I dont think there's any 'major' leaps possible with current SSD's that would be game changing from what exists now. We see constant linear improvements because the technology itself doesn't present opportunities for anything else. Though something like ReRAM could be really interesting.
Yeah, that's my point. I think when it comes to storage, there won't be major leaps, other than what the natural evolution of the tech affords in the future. But it would be clever to aim at chips that can reach higher throttle speeds than they can sustain consistently, so they have the option to use those short bursts for sporadic app switching and full level loadings.
As for completely changing the geometry hardware because of virtualized geometry(Nanite), it's an interesting thought. But Nanite itself is already so relatively cheap, and current geometry engines in GPU's do not take up a ton of die space, so I dont think there really needs to be any huge overhaul. The paradigm change with the software side alone should do most of the work. Plus, you dont want to hurt performance badly in older games.

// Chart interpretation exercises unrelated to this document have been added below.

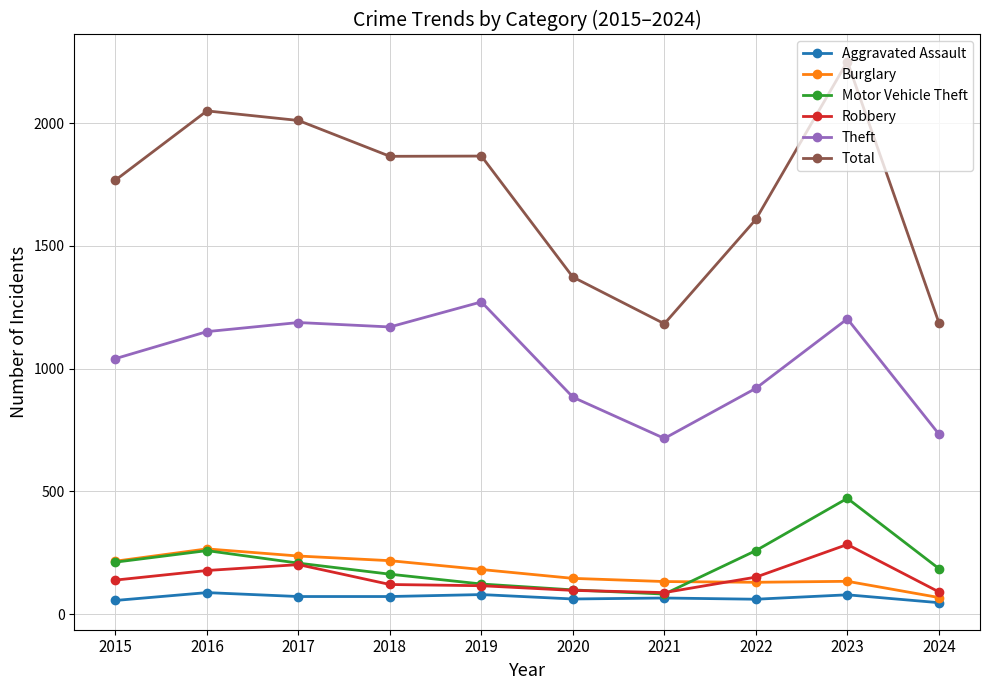

What is the value of the Total point at the 1st from the left?

1768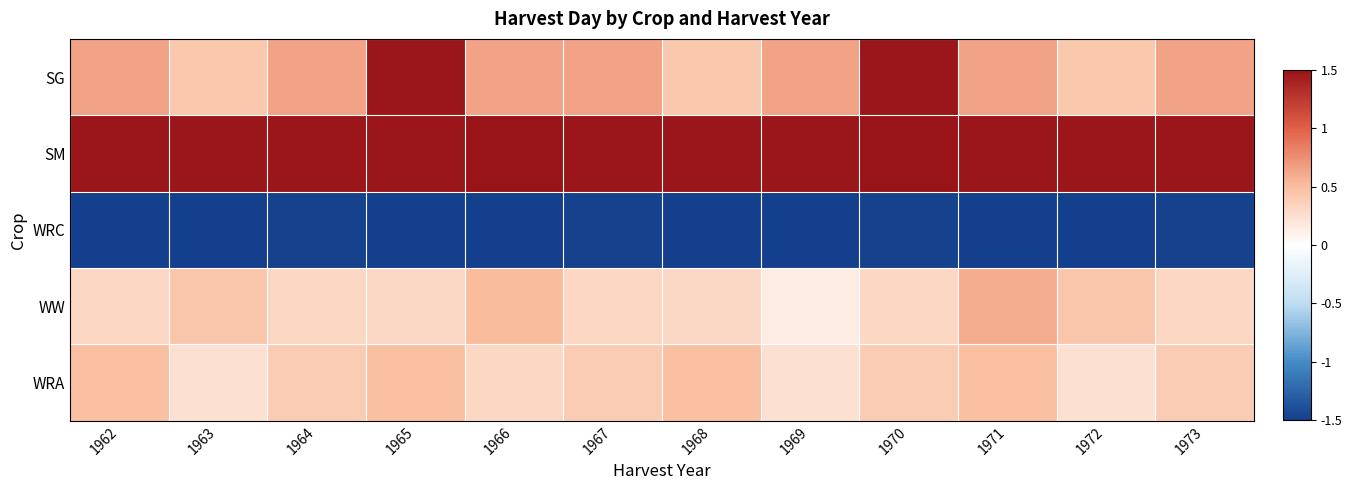

What is the total value across all series at 1964?

1.4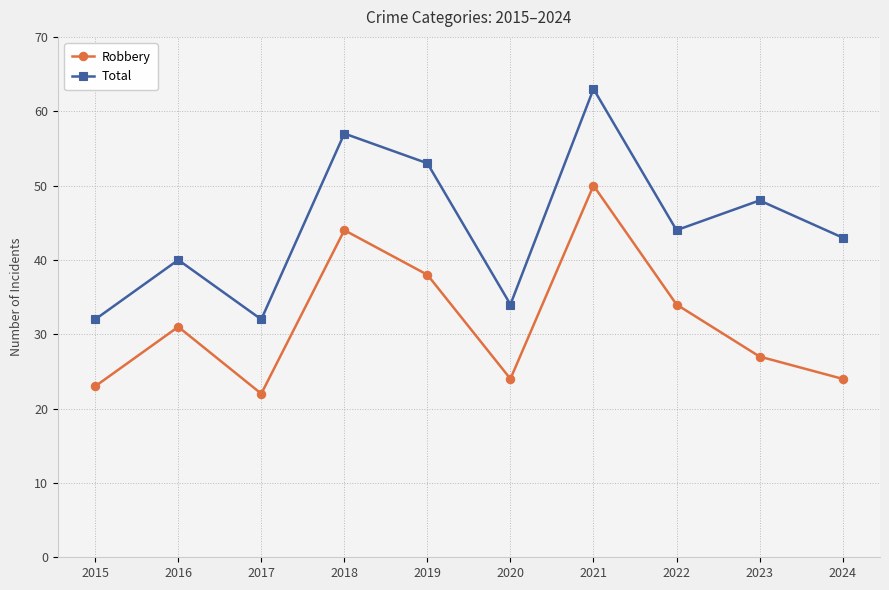

What is the minimum value shown in the chart?

22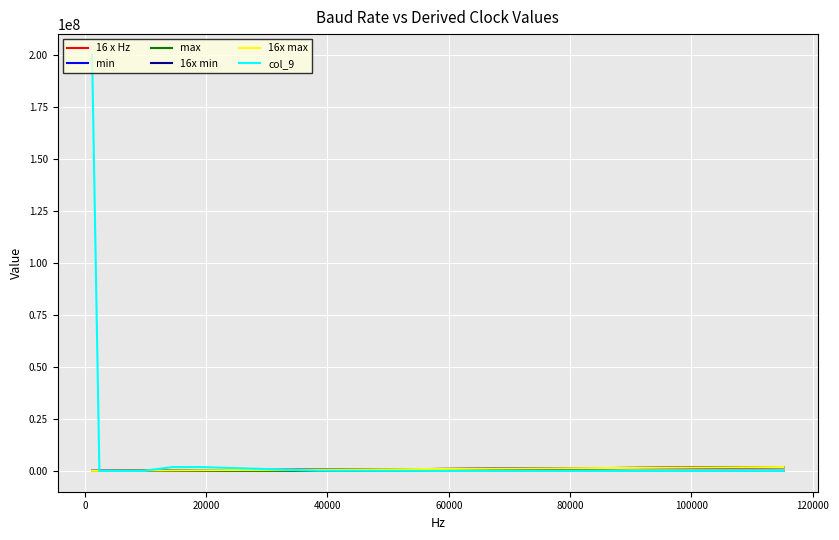

Does the chart have visible grid lines?

Yes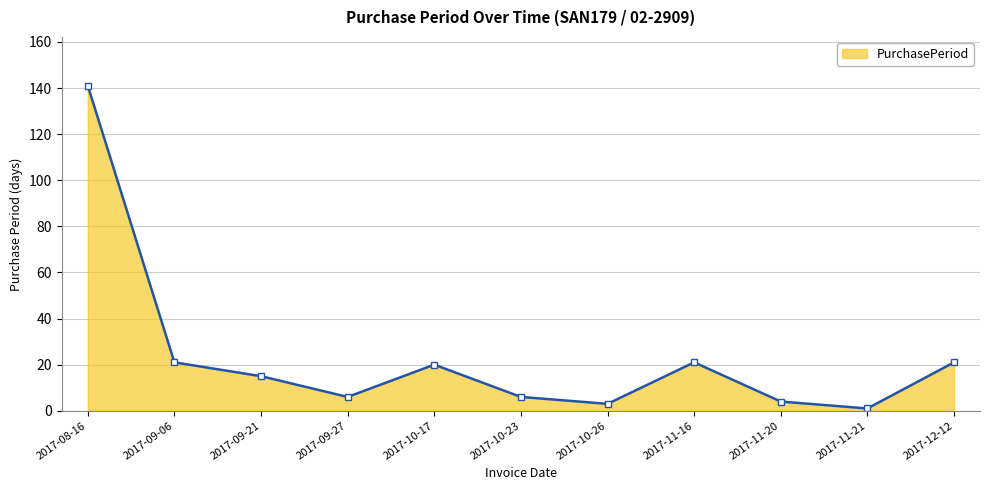

How many points are higher than both their immediate neighbors (excluding endpoints)?

2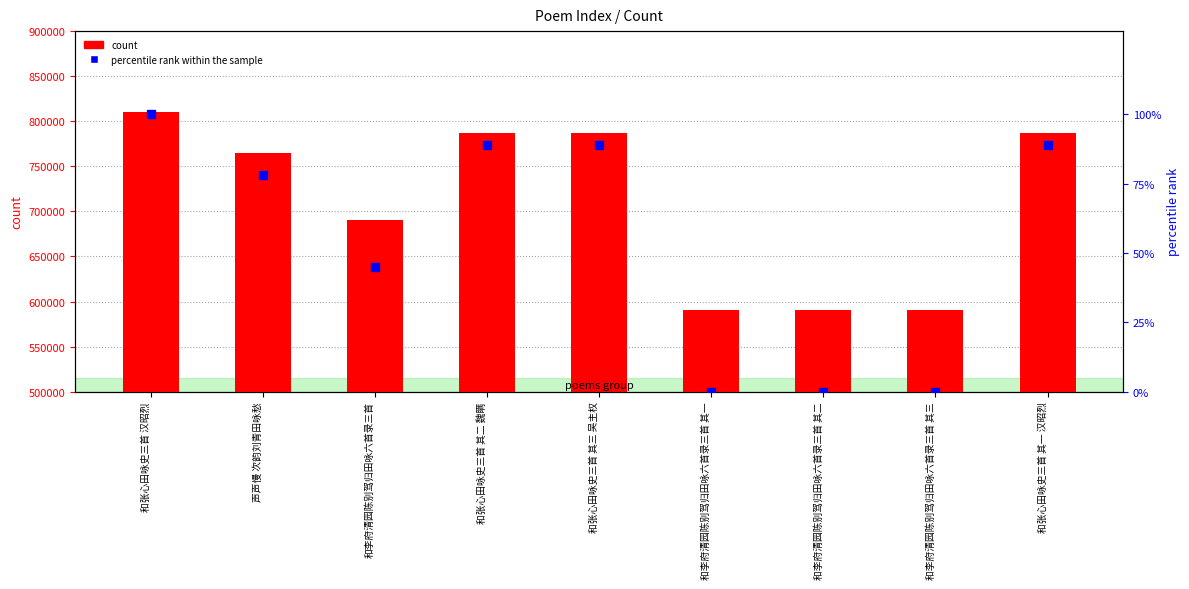

Which series contains the lowest Y value?

percentile rank within the sample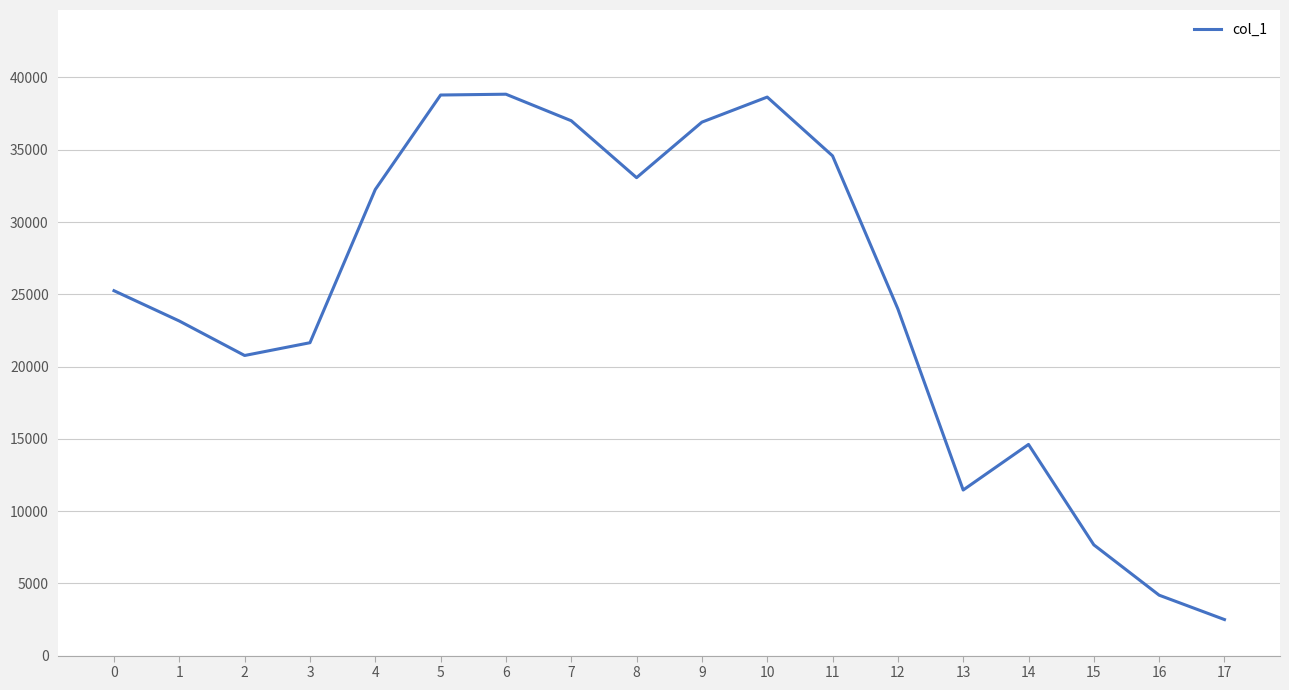

Is it true that the value at 17 is 2493?

True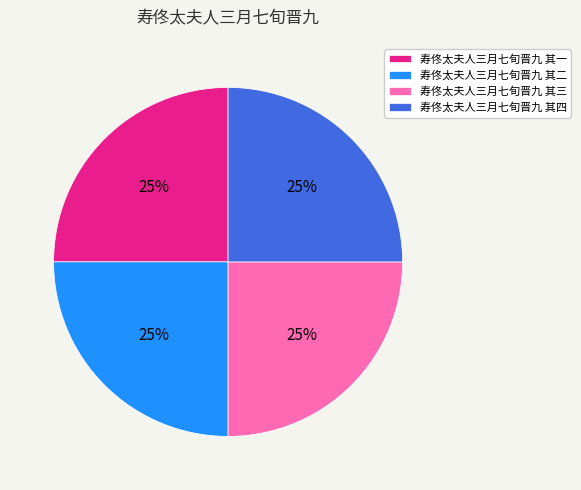

What percentage is the 寿佟太夫人三月七旬晋九 其二 slice, to the nearest percent?

25%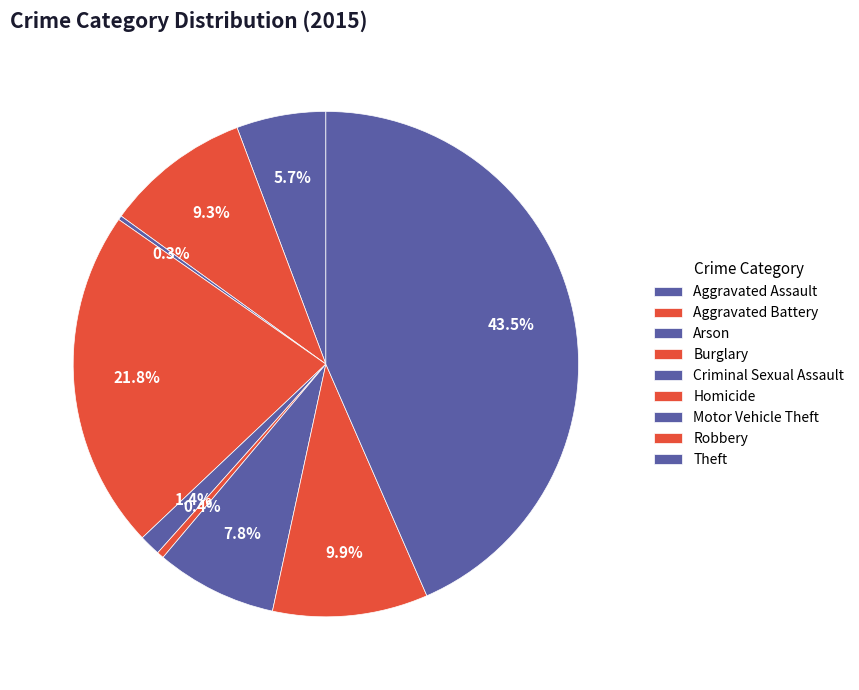

What is the ratio of the value at Theft to the value at Homicide?

98.3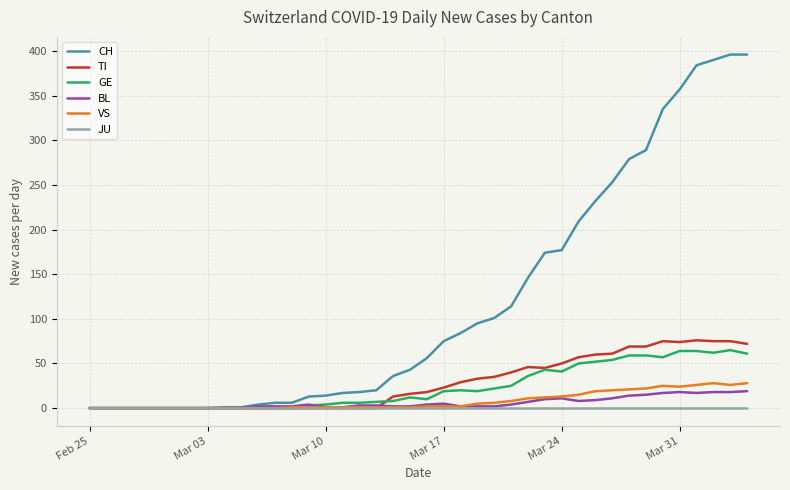

What is the maximum value for CH?

396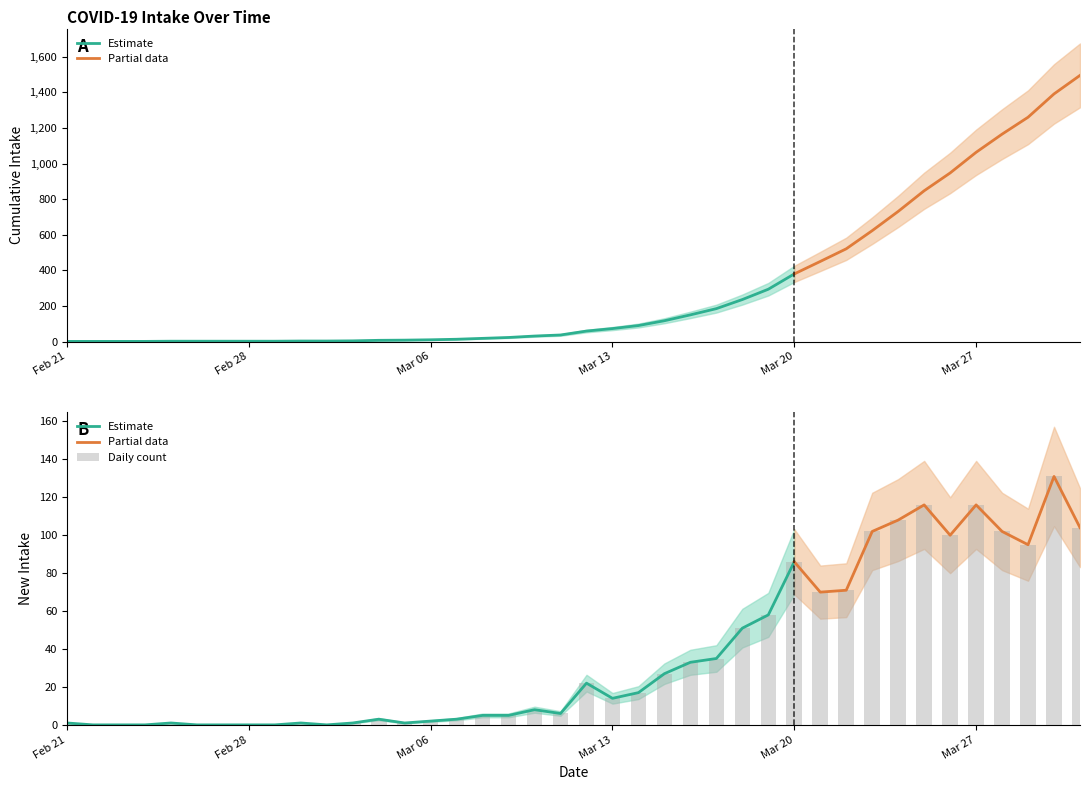

What is the value of the 34th bar from the left?

116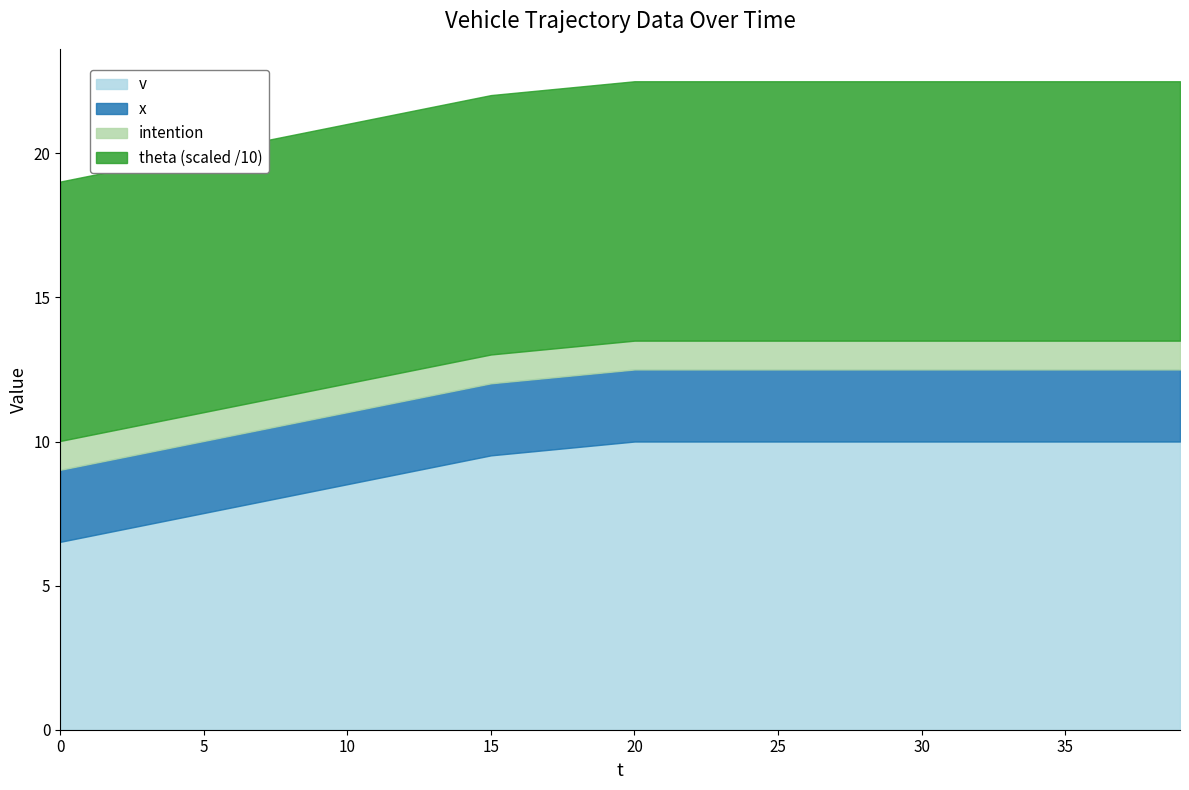

How many distinct data groups are displayed?

4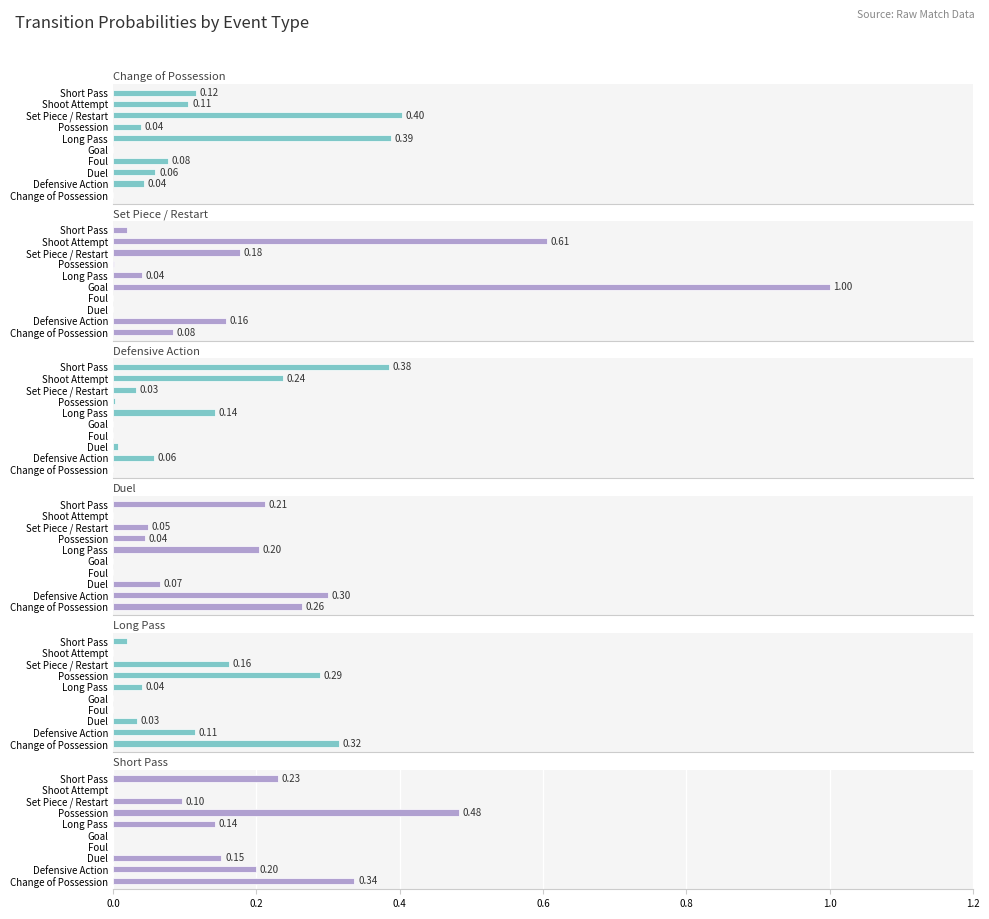

Is the value of Defensive Action at Defensive Action greater than the value of Change of Possession at Set Piece / Restart?

No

I think the geometry hardware has already been largely generalized and opened up on AMD side through "next-gen-geometry" and now adopted by Nvidia and the API's through geometry shaders. When I said rasterization has to be re-thought, I am strictly thinking of how triangles are drawn after the geo is already processed. How many fragments and pixels are generated, how they are grouped, in what order and format they are sent to shader units, what filling conventions it follows, how MSAA is handled, subpixel placement, etc. Epic has shown empirically that there is room to rethink the performance trade-offs in that area with their SW micro-polygon rasterizer.
And again, rasterization is only one field I mentioned. I suspect there are many other conventional ways the render pipe is handled in fixed function forms that might benefit from more generalization and programability. Even if traditional algos might be a little slower, the whole point is most devs are NOT using traditional algos anyways.
Texture Units were built to sample texels and filter them and feed the result to a fragment shader that would do some blending with the triangle gourad-shaded colours and output that to a frame buffer. Modern devs are researching ways of SW rasterizing an ID buffer, that is later re-evaluated in a compute shader that samples the texture values directly, filters them in SW and draws a new G-Buffer, to be shaded in a later pass, in a nother fully SW compute shader. High end devs and engines do their own tiling of the screen on this pass, and do all sorts of SW optimizations no GPU ever thought of considering. Mipmapping has to be biased to account for TAA, invalidating old-school assumptions on how that worked as well. SSAA is not used, but hacks are employed to do similar things but in slightly different ways like checker-board-rendering. Variable-rate shading was created to try and catch up with those trends, and yet devs such as infinity ward have already developed pure copute-based software solutions that are faster and achieve better results for their purpuses.
Eventually, GPUs will indeed just be a parallel compute chip. I don't think performance will be sufficient for that by PS6/XBStupidName times, but all the fixed function stuff could benefit from at least becoming as generalized, reprogramable and circumventable as possible. A lot of modern techniques spend a lot of effort to try and walk around fixed-funcion aspects. Those things that were meant to make their lives easier are often making it harder. Just open that shit up.